O QUE FAZER:
- A) Resuma em duas frases o texto sobre Monkey Island.
- B) Segundo o texto sobre Monkey Island, qual estúdio desenvolveu Return to Monkey Island?
- C) Prolongue, por favor, o texto sobre Monkey Island a partir do ponto em que ele termina.

Fruto de uma forte parceria entre o diretor Ron Gilbert e o designer Dave Grosmann, o game apresentou ao mundo uma história de pirataria protagonizada por Guybrush Threepwood. Mas esse não era um herói convencional: tão sortudo quanto desastrado, ele usava métodos inusitados para derrotar o pirata-zumbi LeChuck e conquistar o coração da aventureira Elaine.

Enquanto Gilbert e Grossman voltaram a repetir a parceira no segundo game da série, eles acabaram se afastando dela e da LucasArts nos anos seguintes — e a franquia acabou continuando pelas mãos de outros escritores, cada um com ideias e histórias próprias para contar. Mais de 20 anos depois, os dois criadores voltaram a se unir para entregar ao público Return to Monkey Island, game que traz diversas camadas interpretativas e uma nova aventura repleta de reviravoltas.

Return to Monkey Island volta ao passado com espírito renovado

Desenvolvido pela Terrible Toybox, o novo game da série acontece logo após os acontecimentos de Monkey Island 2: LeChuck’s Revenge, mas não necessariamente ignora os capítulos que foram lançados mais recentemente. Enquanto o roteiro é quase um “remake” dos dois primeiros jogos em certo sentido, ele traz diversos personagens e referências a situações que não foram criados por Gilbert e Grossman.

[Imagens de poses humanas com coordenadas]
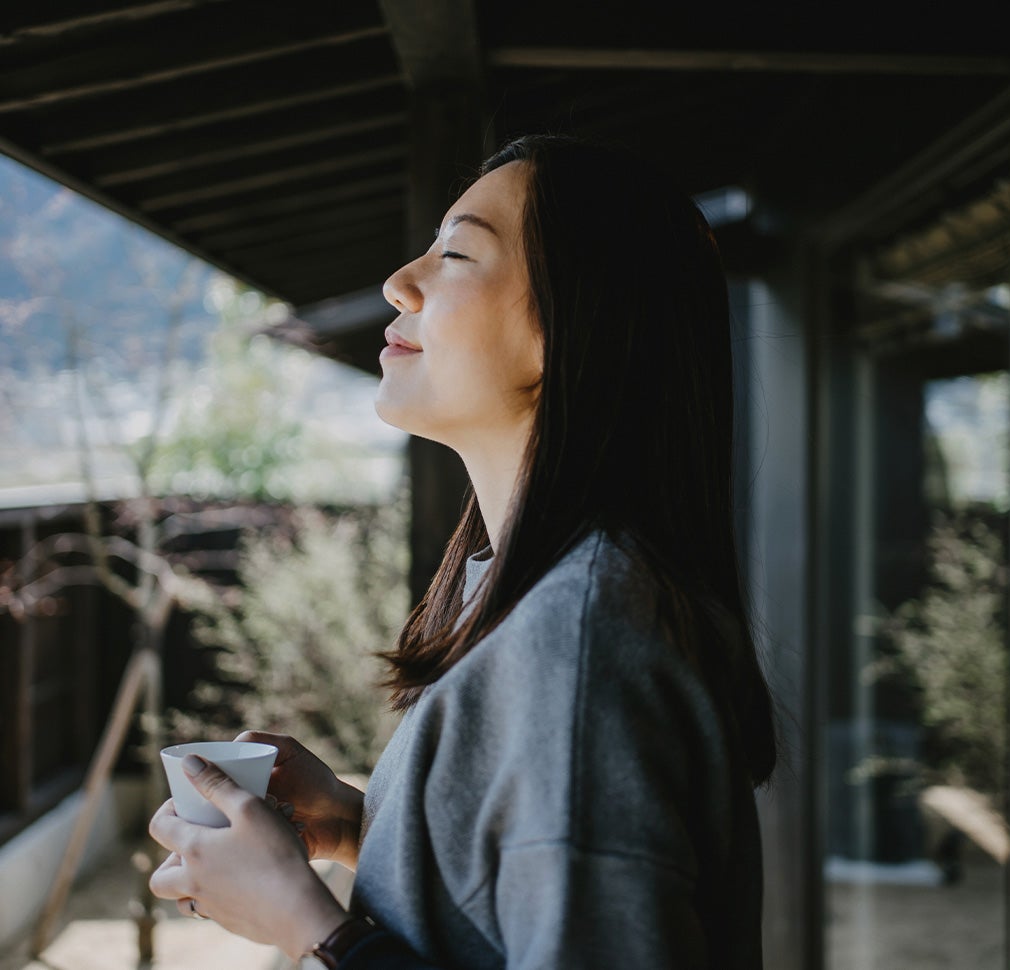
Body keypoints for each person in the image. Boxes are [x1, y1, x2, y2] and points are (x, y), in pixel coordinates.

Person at [149, 134, 777, 969]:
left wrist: (309, 925)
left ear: (571, 323)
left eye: (455, 253)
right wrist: (354, 825)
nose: (399, 282)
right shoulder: (543, 599)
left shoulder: (577, 643)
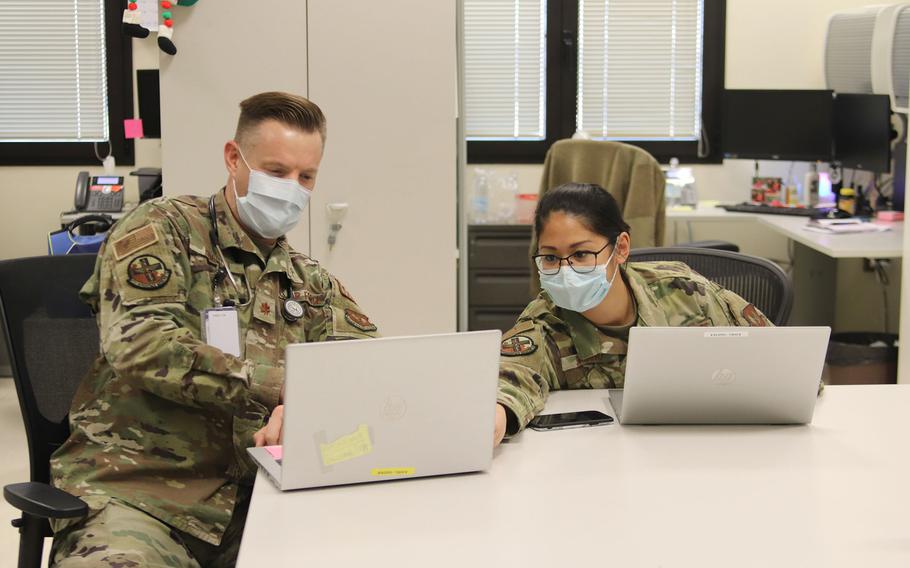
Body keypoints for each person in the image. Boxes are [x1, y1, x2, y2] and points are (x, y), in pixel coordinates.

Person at [49, 92, 380, 567]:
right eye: (276, 171)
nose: (292, 187)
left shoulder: (309, 282)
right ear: (233, 158)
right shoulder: (165, 230)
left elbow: (367, 366)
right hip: (143, 496)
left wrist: (316, 405)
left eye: (305, 177)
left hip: (262, 500)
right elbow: (141, 342)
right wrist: (280, 386)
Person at [493, 182, 772, 446]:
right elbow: (511, 378)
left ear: (621, 248)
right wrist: (498, 413)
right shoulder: (543, 323)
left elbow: (777, 355)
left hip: (705, 449)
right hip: (596, 464)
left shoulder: (685, 293)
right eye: (551, 258)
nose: (566, 270)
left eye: (581, 254)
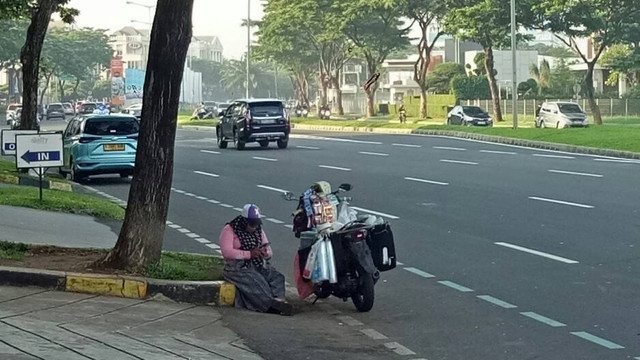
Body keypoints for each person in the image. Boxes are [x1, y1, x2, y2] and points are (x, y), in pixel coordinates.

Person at [219, 204, 292, 316]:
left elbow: (268, 250)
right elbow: (227, 252)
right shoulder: (229, 230)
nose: (254, 226)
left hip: (257, 264)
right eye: (251, 223)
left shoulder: (259, 231)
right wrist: (249, 254)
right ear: (244, 221)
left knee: (277, 277)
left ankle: (279, 301)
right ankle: (268, 306)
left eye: (256, 223)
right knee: (257, 282)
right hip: (237, 267)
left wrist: (264, 253)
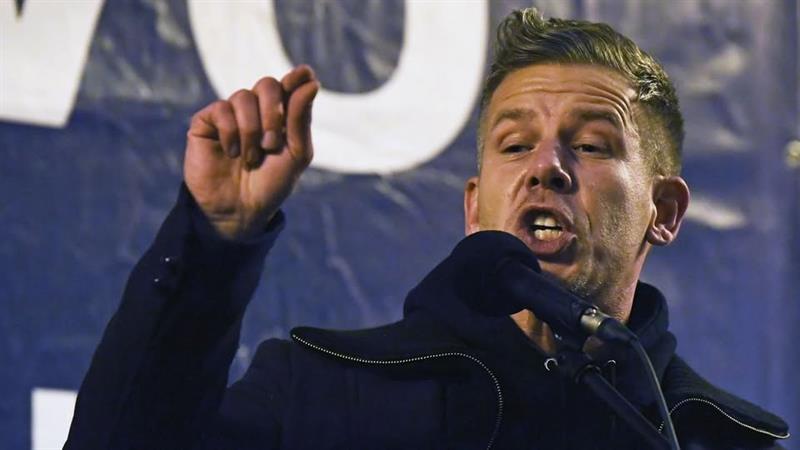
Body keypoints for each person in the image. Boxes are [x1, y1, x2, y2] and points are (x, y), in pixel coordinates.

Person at [65, 8, 789, 450]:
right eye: (515, 144)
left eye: (593, 144)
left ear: (664, 212)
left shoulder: (720, 441)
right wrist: (211, 244)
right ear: (474, 208)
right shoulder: (321, 393)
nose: (547, 167)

RESPOSTAS ESPERADAS:
- A) O jogo original, fruto da parceria entre o diretor Ron Gilbert e um designer, apresentou a história de Guybrush Threepwood, pirata tão sortudo quanto desastrado que enfrenta o pirata-zumbi LeChuck e tenta conquistar Elaine. Mais de 20 anos depois, os dois criadores voltaram a se unir em Return to Monkey Island, desenvolvido pela Terrible Toybox e ambientado logo após Monkey Island 2: LeChuck's Revenge.

- B) A Terrible Toybox.

- C)
Felizmente, isso não é um problema caso essa seja sua primeira experiência com a sequência. Além de conter um divertido álbum de recordações das aventuras anteriores de Guybrush (que traz uma surpresa tocante após os créditos rolarem), o título traz uma história nova que é muito fácil de acompanhar.

Return to Monkey Island

Após falhar em descobrir o Segredo da Ilha do Macaco, o protagonista está disposto a encontrá-lo a todo custo — mesmo sem fazer ideia de qual é seu objetivo, ou do motivo pelo qual ele decidiu seguir essa missão. No entanto, o pirata LeChuck tem a mesma missão e muito mais recursos a sua disposição, e cabe a você encontrar os meios de impedir que ele obtenha a vitória nessa competição.

Return to Monkey Island segue o espírito dos jogos do passado, mas traz uma série de mecânicas e recursos atualizados. Em vez de oferecer aos jogadores uma lista de verbos que servem como base para a interação com personagens e itens, o game simplifica as interações disponíveis ao oferecer sempre duas opções básicas, cada uma associada a um botão do mouse.

De forma semelhante, o game agora conta com uma lista de tarefas — que evita que você se perca cabo não saiba o que deve fazer —, um sistema de dicas opcional e um sistema de puzzles muito mais lógico do que no passado. Nele se tornou muito mais difícil se perder ou ficar preso em alguma parte do mapa, ao mesmo tempo em que é mantido um bom nível de desafio que se amplia nas partes mais avançadas da aventura.

Return to Monkey Island

As mudanças de direcionamento são bastante positivas, dando um bom ritmo ao game e fazendo dele acessível, mas não excessivamente fácil. Minha única crítica é o fato de que, com a eliminação do sistema de verbos, perdem-se algumas das interações e falas inusitadas que eram comuns em capítulos anteriores.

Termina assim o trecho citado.